- Problem requirements
Find every line in the records below that holds the word "down", and copy each one.

---- Records for the task

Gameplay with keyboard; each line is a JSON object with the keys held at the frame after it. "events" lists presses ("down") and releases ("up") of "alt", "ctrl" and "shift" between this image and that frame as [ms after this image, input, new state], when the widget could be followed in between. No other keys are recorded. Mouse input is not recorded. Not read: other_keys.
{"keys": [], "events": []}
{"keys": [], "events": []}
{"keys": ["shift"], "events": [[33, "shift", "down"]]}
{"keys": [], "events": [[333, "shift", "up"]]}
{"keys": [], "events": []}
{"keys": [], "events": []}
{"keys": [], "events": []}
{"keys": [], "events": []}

--------

- Answer to this exercise
Gameplay with keyboard; each line is a JSON object with the keys held at the frame after it. "events" lists presses ("down") and releases ("up") of "alt", "ctrl" and "shift" between this image and that frame as [ms after this image, input, new state], when the widget could be followed in between. No other keys are recorded. Mouse input is not recorded. Not read: other_keys.
{"keys": ["shift"], "events": [[33, "shift", "down"]]}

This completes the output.